I had no one left to talk to either. The bartender had just gotten off and I went over and said hi and she scowled at me and said, Why won't anyone ever just leave me alone? Okay, cher, goddamn I understand.

So I walked back to Frenchmen St and that's when the fun really started. From two blocks away I heard some funky drumming and went in, drink in hand already, to an open place where a young white kid was kicking out some tight music school beatage. Then I worked on down the street and heard what I most love, brass band music, and saw a young band, up and comers playing to no one. I walked right up there and could not keep from dancing.

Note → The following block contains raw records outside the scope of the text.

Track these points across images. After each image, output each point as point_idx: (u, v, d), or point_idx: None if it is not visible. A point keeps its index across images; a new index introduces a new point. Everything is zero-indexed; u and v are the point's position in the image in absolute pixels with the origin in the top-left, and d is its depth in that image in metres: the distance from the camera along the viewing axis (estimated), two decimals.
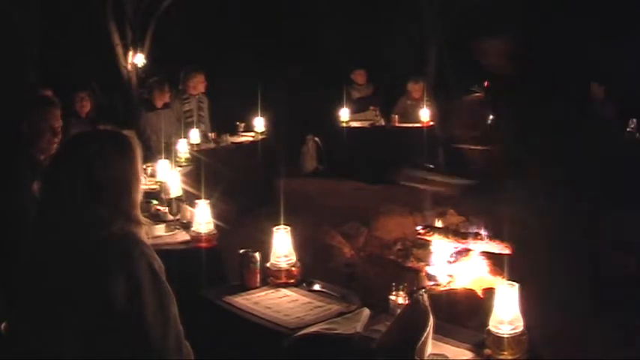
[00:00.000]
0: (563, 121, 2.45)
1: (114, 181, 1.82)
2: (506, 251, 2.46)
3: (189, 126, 6.43)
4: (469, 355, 1.95)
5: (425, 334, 1.86)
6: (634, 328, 3.70)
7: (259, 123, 7.03)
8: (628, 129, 6.81)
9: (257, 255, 2.55)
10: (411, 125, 7.77)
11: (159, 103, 6.39)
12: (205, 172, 4.92)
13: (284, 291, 2.50)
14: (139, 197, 1.90)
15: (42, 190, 1.91)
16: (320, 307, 2.33)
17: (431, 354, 1.92)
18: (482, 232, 2.92)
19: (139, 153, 1.91)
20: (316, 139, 8.39)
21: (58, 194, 1.81)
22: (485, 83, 2.69)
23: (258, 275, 2.55)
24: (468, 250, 3.03)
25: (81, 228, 1.77)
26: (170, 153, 5.36)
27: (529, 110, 2.55)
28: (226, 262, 3.02)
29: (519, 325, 1.88)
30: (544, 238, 2.52)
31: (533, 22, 2.71)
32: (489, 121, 4.20)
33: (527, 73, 2.53)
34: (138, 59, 8.40)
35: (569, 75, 2.50)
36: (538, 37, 2.57)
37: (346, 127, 8.06)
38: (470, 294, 4.04)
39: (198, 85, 6.71)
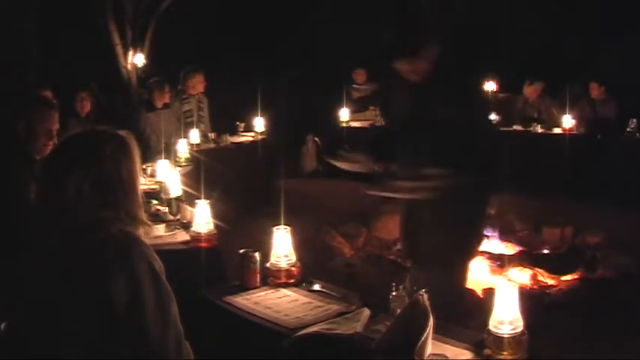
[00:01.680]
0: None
1: (121, 182, 1.83)
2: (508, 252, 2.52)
3: (188, 126, 6.43)
4: (469, 355, 1.95)
5: (425, 335, 1.86)
6: (634, 328, 3.70)
7: (259, 123, 7.03)
8: (628, 129, 6.82)
9: (257, 255, 2.55)
10: None
11: (159, 104, 6.39)
12: (205, 172, 4.92)
13: (284, 291, 2.50)
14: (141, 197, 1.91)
15: (41, 188, 1.89)
16: (320, 307, 2.33)
17: (431, 354, 1.92)
18: (486, 232, 2.94)
19: (138, 153, 1.92)
20: (316, 139, 8.39)
21: (62, 194, 1.80)
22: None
23: (258, 275, 2.55)
24: None
25: (81, 228, 1.77)
26: (170, 153, 5.36)
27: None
28: (226, 262, 3.02)
29: (519, 325, 1.88)
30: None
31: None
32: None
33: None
34: (138, 59, 8.40)
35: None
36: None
37: (346, 127, 8.06)
38: (470, 294, 4.05)
39: (197, 85, 6.72)
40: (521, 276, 4.68)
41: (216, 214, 3.12)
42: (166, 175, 4.11)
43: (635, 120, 6.81)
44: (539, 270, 4.76)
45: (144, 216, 1.90)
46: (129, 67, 8.40)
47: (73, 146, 1.91)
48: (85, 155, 1.85)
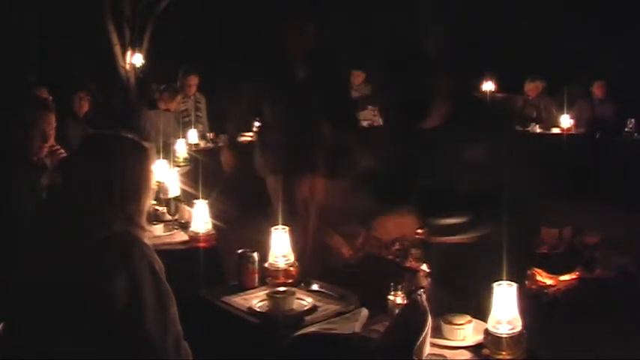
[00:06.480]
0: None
1: (125, 186, 1.83)
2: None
3: (186, 126, 6.44)
4: (468, 355, 1.95)
5: (423, 334, 1.86)
6: (633, 328, 3.70)
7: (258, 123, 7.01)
8: (626, 129, 6.83)
9: (255, 255, 2.55)
10: None
11: (162, 106, 6.39)
12: (203, 172, 4.92)
13: None
14: (148, 205, 1.91)
15: (51, 186, 1.92)
16: (318, 307, 2.33)
17: (429, 354, 1.92)
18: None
19: (153, 162, 1.94)
20: None
21: (70, 191, 1.83)
22: None
23: (257, 275, 2.54)
24: None
25: (82, 227, 1.77)
26: (168, 153, 5.36)
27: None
28: (225, 262, 3.02)
29: (518, 325, 1.88)
30: None
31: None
32: None
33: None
34: (136, 59, 8.39)
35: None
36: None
37: None
38: None
39: (187, 87, 6.71)
40: None
41: (215, 214, 3.12)
42: (165, 175, 4.11)
43: (633, 120, 6.83)
44: (538, 270, 4.75)
45: (144, 222, 1.91)
46: (127, 67, 8.40)
47: (90, 145, 1.95)
48: (94, 157, 1.87)
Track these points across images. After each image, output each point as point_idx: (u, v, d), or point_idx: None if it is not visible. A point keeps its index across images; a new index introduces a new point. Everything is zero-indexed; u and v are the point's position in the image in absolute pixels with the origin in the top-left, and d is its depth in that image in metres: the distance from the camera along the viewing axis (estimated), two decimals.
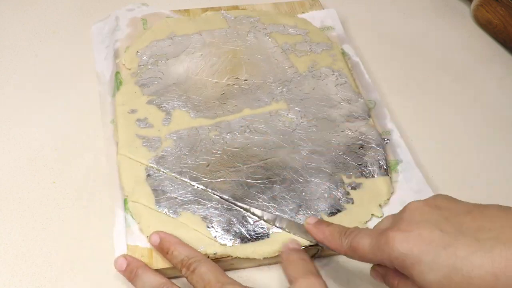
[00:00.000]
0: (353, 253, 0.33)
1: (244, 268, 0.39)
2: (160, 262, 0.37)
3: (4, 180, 0.44)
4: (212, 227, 0.39)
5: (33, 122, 0.49)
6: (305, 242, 0.38)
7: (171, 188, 0.41)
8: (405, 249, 0.29)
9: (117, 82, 0.49)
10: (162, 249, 0.37)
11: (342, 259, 0.40)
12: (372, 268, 0.34)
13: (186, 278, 0.35)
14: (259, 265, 0.39)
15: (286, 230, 0.39)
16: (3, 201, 0.43)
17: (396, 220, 0.31)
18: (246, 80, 0.49)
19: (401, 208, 0.35)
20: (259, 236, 0.38)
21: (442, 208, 0.30)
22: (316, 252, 0.39)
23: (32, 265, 0.39)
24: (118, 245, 0.40)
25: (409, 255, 0.29)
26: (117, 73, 0.50)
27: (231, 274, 0.39)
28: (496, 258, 0.27)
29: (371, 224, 0.40)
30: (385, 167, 0.43)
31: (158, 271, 0.37)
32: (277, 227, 0.39)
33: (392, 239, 0.30)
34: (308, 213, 0.40)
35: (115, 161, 0.45)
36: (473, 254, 0.28)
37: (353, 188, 0.42)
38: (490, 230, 0.28)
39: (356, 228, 0.34)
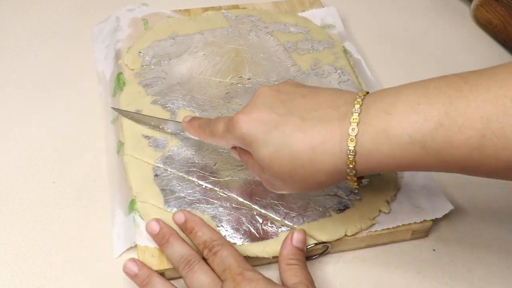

They played a version of the song "On the Night Shift" that blew my socks off and pretty soon we had the whole dance floor full, including members of the band, and there was a little bit of a dance off between one of the young guys in the band and an old guy who came in wearing his Mardi Gras krew sash.

Now I was really drunk, in the happiest sense, and full of music so I went from place to place and wound up arm in arm with three young ladies who took me back to the R bar and we had some more nice time before they disappeared into the night and I walked, bleary, back to the Chateau to lay me head down.

The next morning Coops again. Fried Chicken and Red Beans Again. Miss Laura again. And I saw Joe Fontaigne in there, the man who inspired the character Bobby in my story Callin Em Back. Why don't you come back down for the Jazz Fest, he said. We'll hook ya up. And all the while I couldn't help shaking the whisper out of my head. Laissez Bon Temps Roulee.